Description
/area networking
What version of Knative?
1.15.0
Expected Behavior
Legacy applications may have undefined behavior when HTTP/2 upgrade requests are made. Knative should gracefully handle those errors and downgrade the health check attempt to HTTP/1 or HTTP/1.1.
Actual Behavior
Applications which do not support HTTP/2 will not handle the upgrade request properly. In our case, a legacy application returns a 500 when OPTIONS
are sent to upgrade the connection. Knative fails the entire healthcheck because of this, even if the same check over HTTP/1 or HTTP/1.1 will properly return a 200.

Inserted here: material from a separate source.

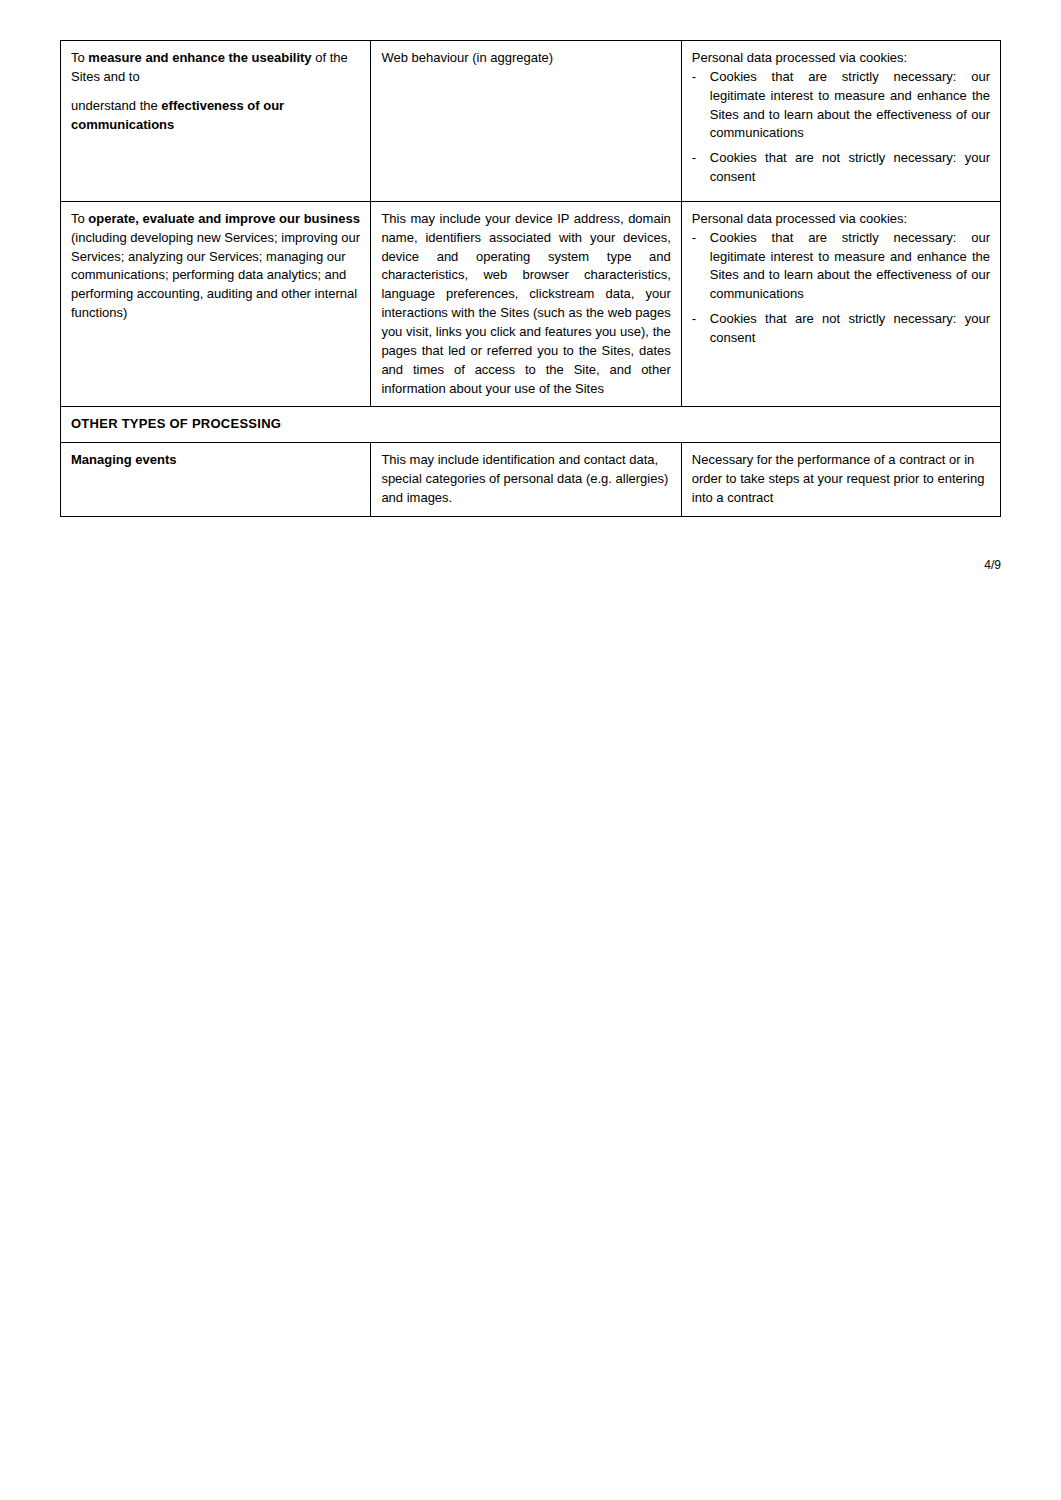| To measure and enhance the useability of the Sites and to understand the effectiveness of our communications | Web behaviour (in aggregate) | Personal data processed via cookies: Cookies that are strictly necessary: our legitimate interest to measure and enhance the Sites and to learn about the effectiveness of our communications Cookies that are not strictly necessary: your consent |
| To operate, evaluate and improve our business (including developing new Services; improving our Services; analyzing our Services; managing our communications; performing data analytics; and performing accounting, auditing and other internal functions) | This may include your device IP address, domain name, identifiers associated with your devices, device and operating system type and characteristics, web browser characteristics, language preferences, clickstream data, your interactions with the Sites (such as the web pages you visit, links you click and features you use), the pages that led or referred you to the Sites, dates and times of access to the Site, and other information about your use of the Sites | Personal data processed via cookies: Cookies that are strictly necessary: our legitimate interest to measure and enhance the Sites and to learn about the effectiveness of our communications Cookies that are not strictly necessary: your consent |
| OTHER TYPES OF PROCESSING |
| Managing events | This may include identification and contact data, special categories of personal data (e.g. allergies) and images. | Necessary for the performance of a contract or in order to take steps at your request prior to entering into a contract |
4/9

Steps to Reproduce the Problem
- Create an application which does not support HTTP/2 or returns a 500 on the OPTIONS request
- Notice that Knative will start failing the health checks and the pod will be killed
Additional Context
It is not within the Kubernetes spec that an application must support HTTP/2 or that it should expect an OPTIONS
call to its health/liveness probes. Only GET
is part of the contract, which the Queue Proxy does not follow.
I believe the logic is flawed in the queue proxy's HTTP probes here.
serving/pkg/queue/health/probe.go
Line 155 in 873602a
When an error occurs during the upgrade, maxProto should be set to 1 and Knative should stop trying to make HTTP/2 requests. Currently because of this line, HTTP/2 will be retried indefinitely and HTTP/1 will never be attempted.